Elle décrit ensuite le rôle de la dénomination par une unité lexicale, dans le renforcement et de stabilisation de ces prototypes, à partir des travaux qui tentent de s’extraire du déterminisme exercé du cognitif vers le linguistique et qui, au contraire tentent de repérer le rôle symétrique des structures lexicales des langues dans la fixation des catégories (Labov, 1978 ; Poitou & Dubois, 1999). Ces travaux renforcés, a contrario, par les études sur les odeurs pour lesquelles il n’existe pas de dénotations simples dans le lexique français (et sur lesquels nous reviendrons au paragraphe suivant) ou encore par des recherches sur les processus de dénominations par certains types d’experts vs des sujets non experts, conduisent à établir que le nom fige la valeur référentielle de l’objet sous une acception unique. Celle-ci élimine les variations que les sujets peuvent introduire par la médiation de leurs interprétations et pratiques individuelles.

Dans ce contexte, le figement par lexicalisation devient un processus d’intériorisation d’une norme sociale, celle de la communauté linguistique ou se négocie la signification verbale, là où les processus de figement qui régissent la formation des prototypes sont construits individuellement par chaque ’système cognitif individuel’ (Dubois, 1997c, p. 116).

Les processus de stabilisation et de figement des représentations sémantiques correspondent ainsi au plan psychologique (individuel) à l’appropriation d’une norme collective et partagée.

De même, la stabilisation et le figement des prototypes correspondent à un processus d’apprentissage social et de normalisation linguistique et conceptuelle des connaissances et des savoirs partagés (Dubois, 1997c, p. 117). C’est ce phénomène qui participe au déplacement du prototype vers un stéréotype social, déjà évoqué au paragraphe précédent, et qui conduit à investir ce dernier d’une valeur ontologique, dont on retrouvera la trace dans les expériences en psychologie et en psycholinguistique. Dans ces protocoles, du fait du caractère de ’naturalité’ dont elle est investie, la catégorie est donnée a priori sans que possibilité soit donnée au sujet de la reconsidérer. Toute remise en cause du caractère ontologique ainsi conféré à la catégorie sera considérée comme une erreur de catégorisation de la part du sujet, nous reviendrons sur ce point à propos des patients atteints de maladie d’Alzheimer.
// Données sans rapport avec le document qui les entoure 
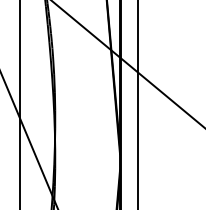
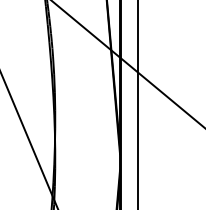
line at (19, 104): present -> none
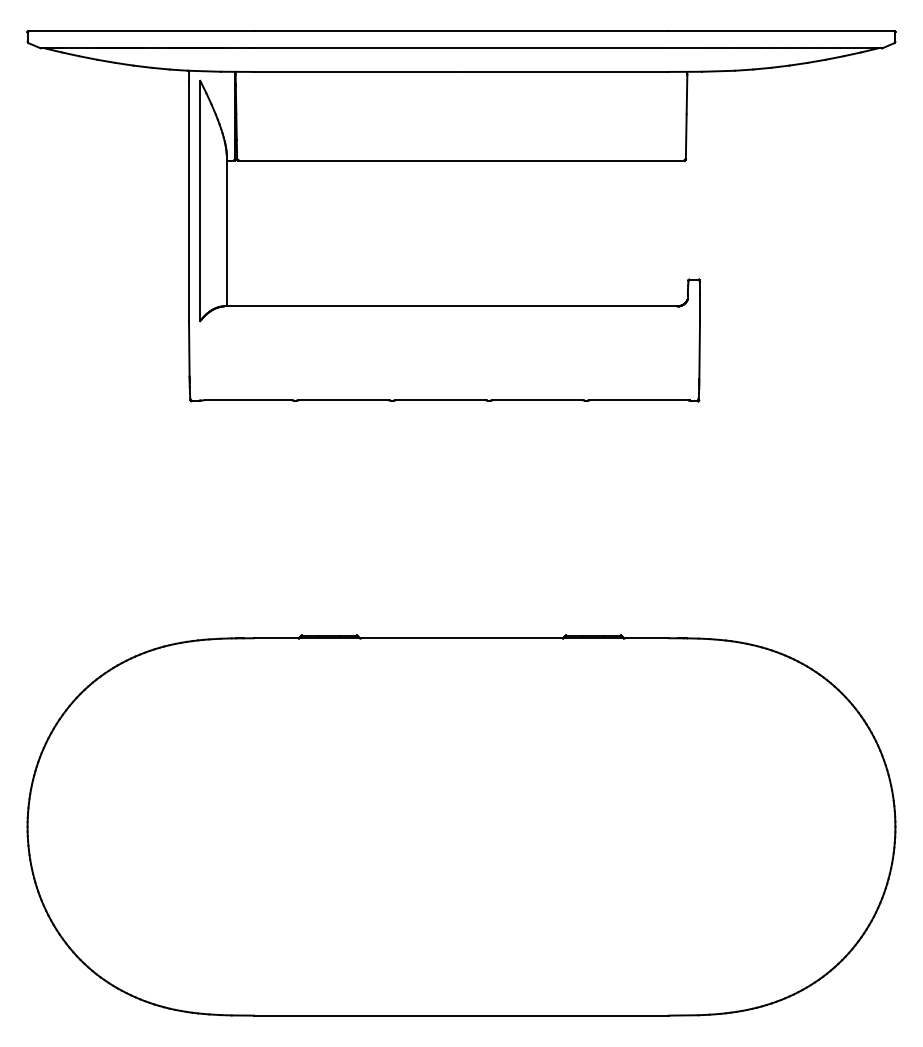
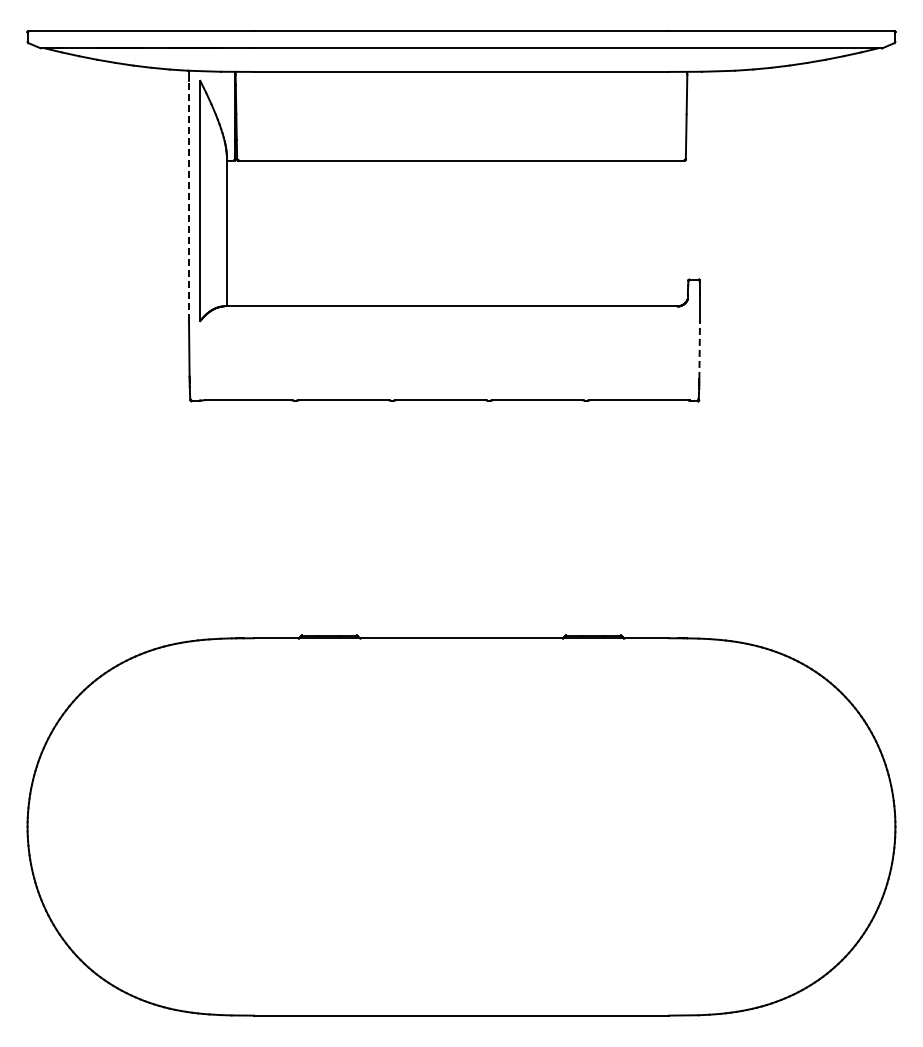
line at (189, 200): solid -> dashed
line at (699, 350): solid -> dashed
Enfin, le figement en mémoire individuelle des catégories et des prototypes va trouver un prolongement jusque dans la matérialisation des formes symboliques dans des enregistrements graphiques, mais aussi visuels et acoustiques. Ces représentations vont, d’une part, revêtir un statut d’équivalence représentationnelle complète par lequel elles pourront se substituer intégralement à l’objet représenté. Ce statut d’équivalence va jusqu’à la discrétisation des formes physiques représentées, en particulier linguistiques (chaînes de caractères par exemple), qui contribue à la segmentation à stabilisation et au figement des signifiés associés, de la même manière que la discrétisation des objets du monde contribue à la segmentation à stabilisation et au figement des prototypes. C’est précisément ce phénomène de liaison entre la forme du mot, le signifié correspondant et la classe d’objet ainsi référés qui conduit à l’illusion de la transparence référentielle (Dubois, 1997c, pp. 120-121).
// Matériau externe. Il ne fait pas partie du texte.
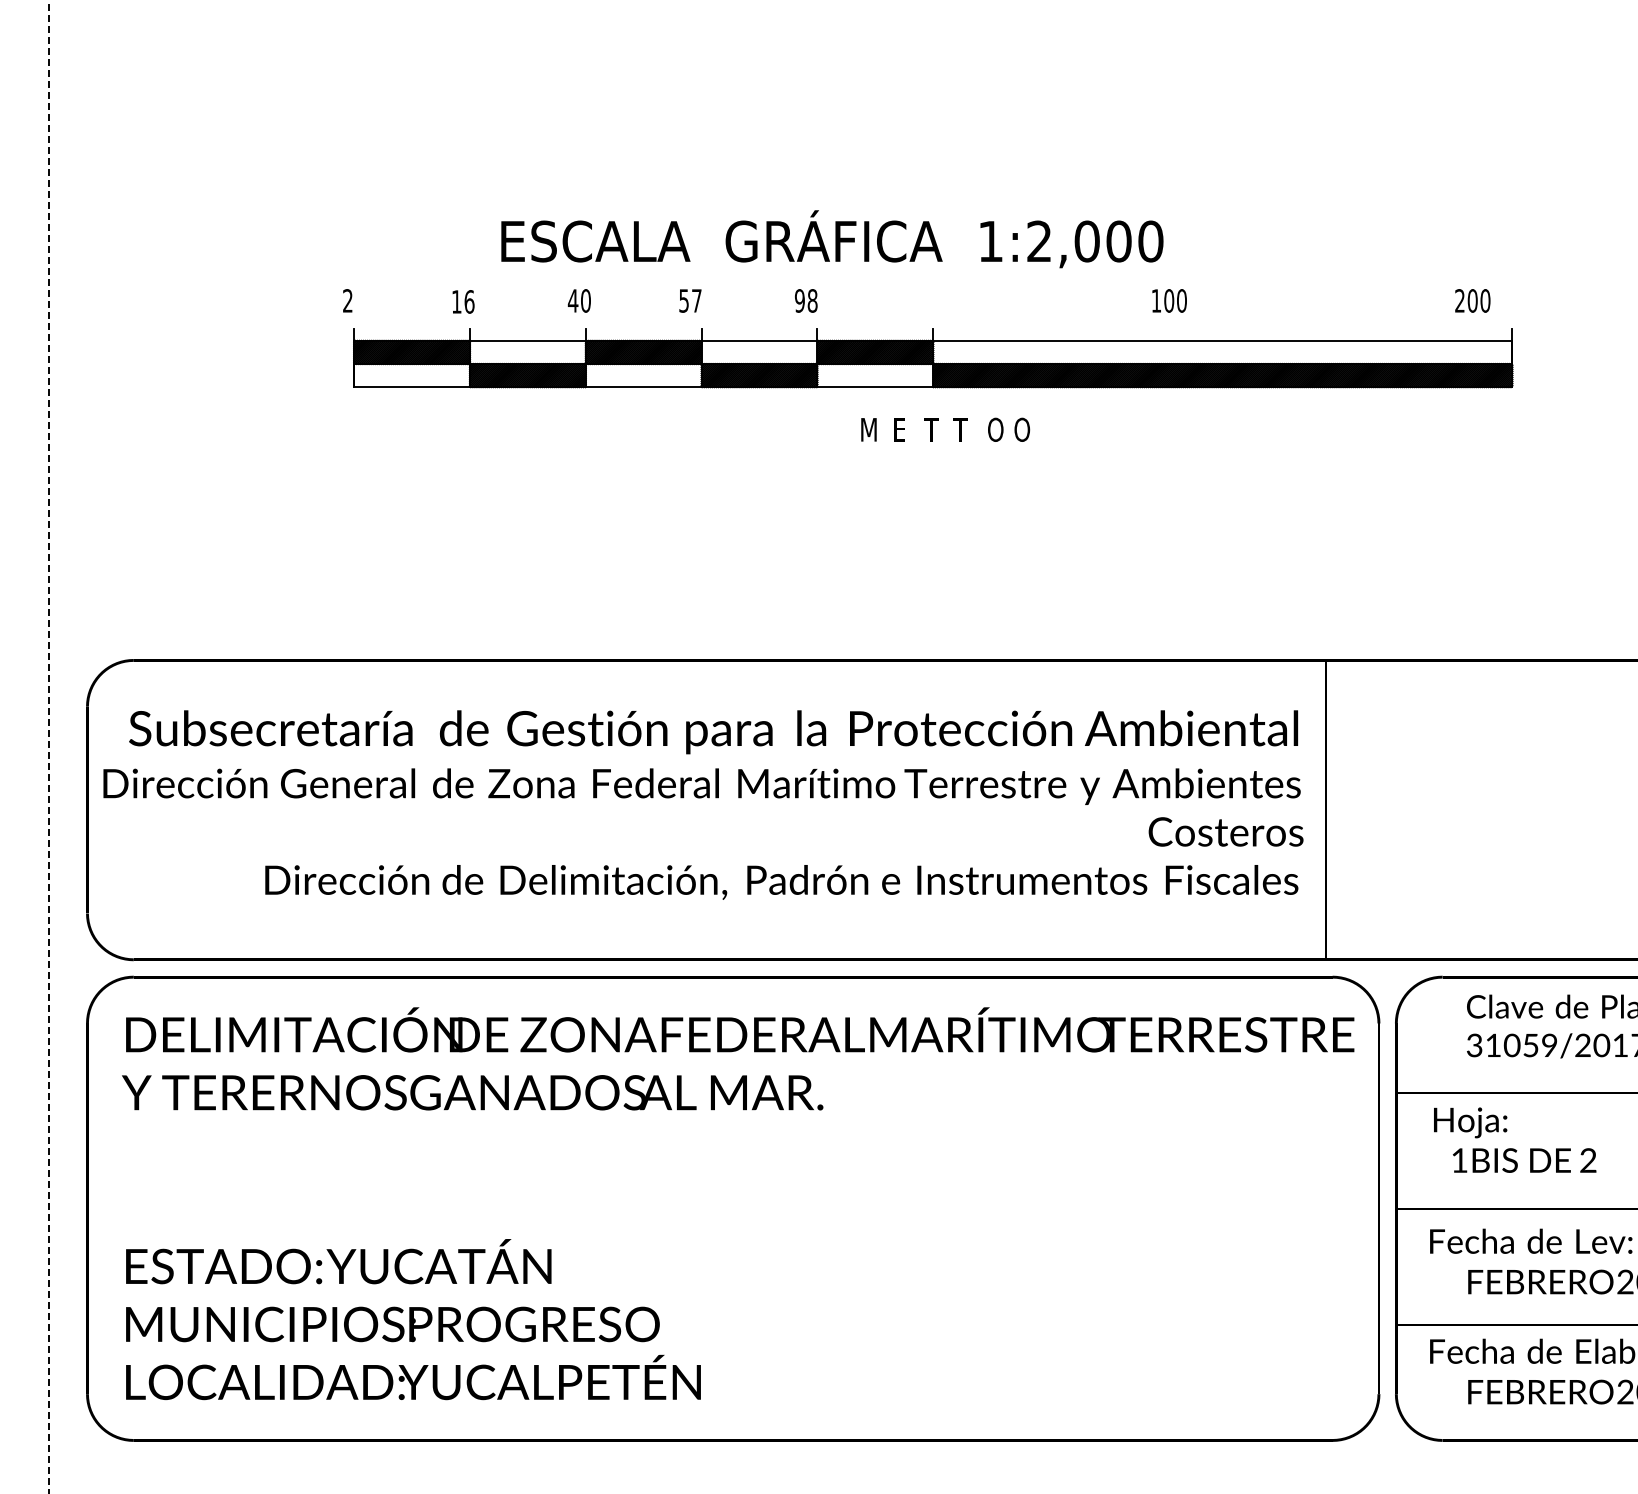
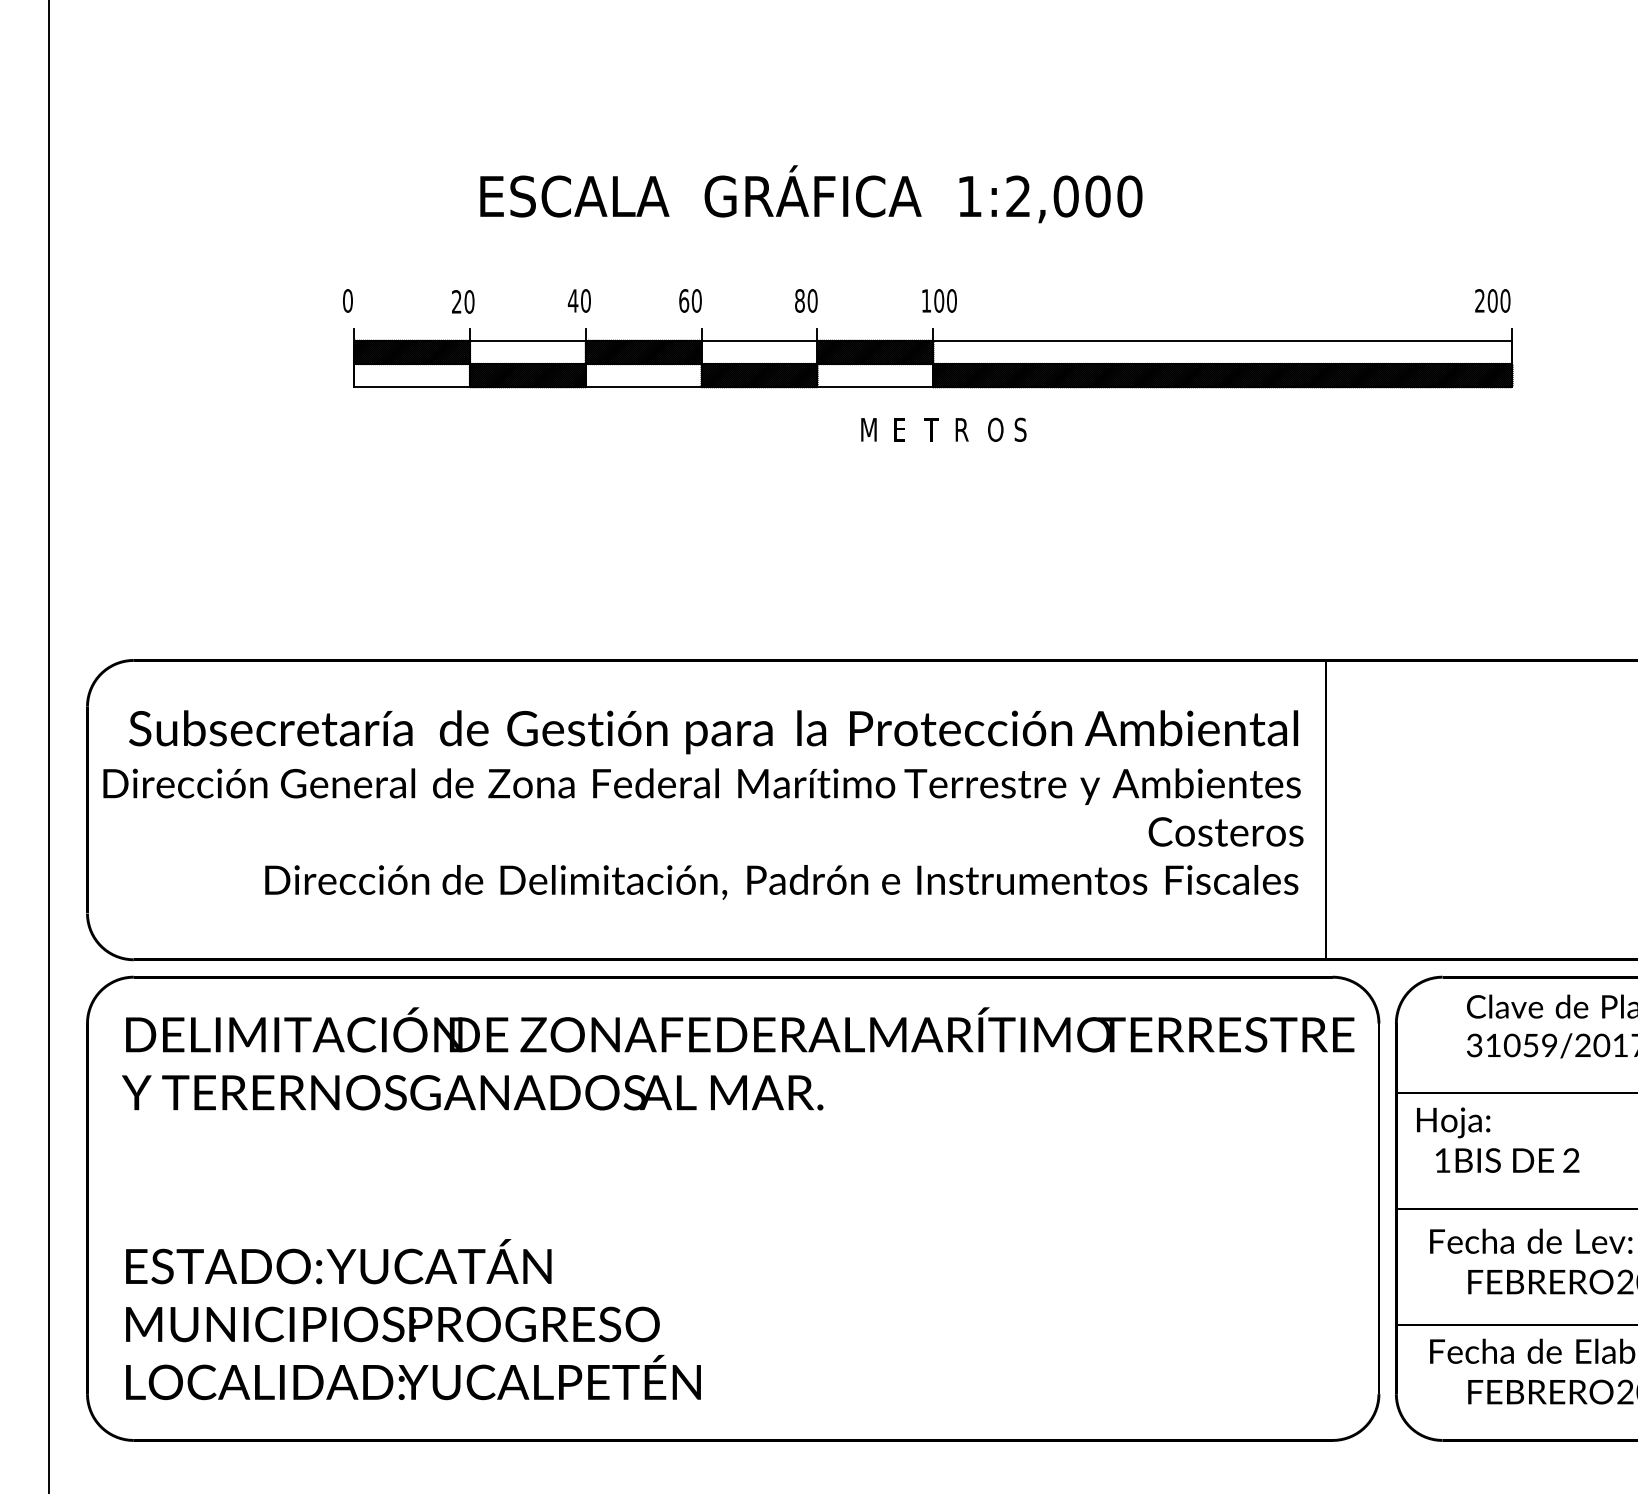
text at (832, 239) position: (832, 239) -> (811, 194)
text at (347, 300): 2 -> 0
text at (690, 300): 57 -> 60
text at (806, 300): 98 -> 80
text at (1169, 300) position: (1169, 300) -> (939, 300)
text at (1472, 300) position: (1472, 300) -> (1492, 300)
text at (463, 301): 16 -> 20
text at (960, 429): T -> R
text at (1022, 429): O -> S
line at (49, 745): dashed -> solid
text at (1515, 1139) position: (1515, 1139) -> (1498, 1139)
En conclusion le travail de Dubois décrit

‘’...un ensemble de processus de fixation et de stabilisation qui, de la discrétisation de matérialités physiques
– incluant les formes linguistiques – figent les unités sémantiques en prototypes individuels, puis en représentations collectives ou stéréotypes, jusqu’à l’élaboration de théories sémantiques (ou savantes) dans lesquelles les derniers figement conduisent à accorder aux signes une évidence ontologiquement et une transparence référentielle’ (Dubois, 1997c, p. 122).’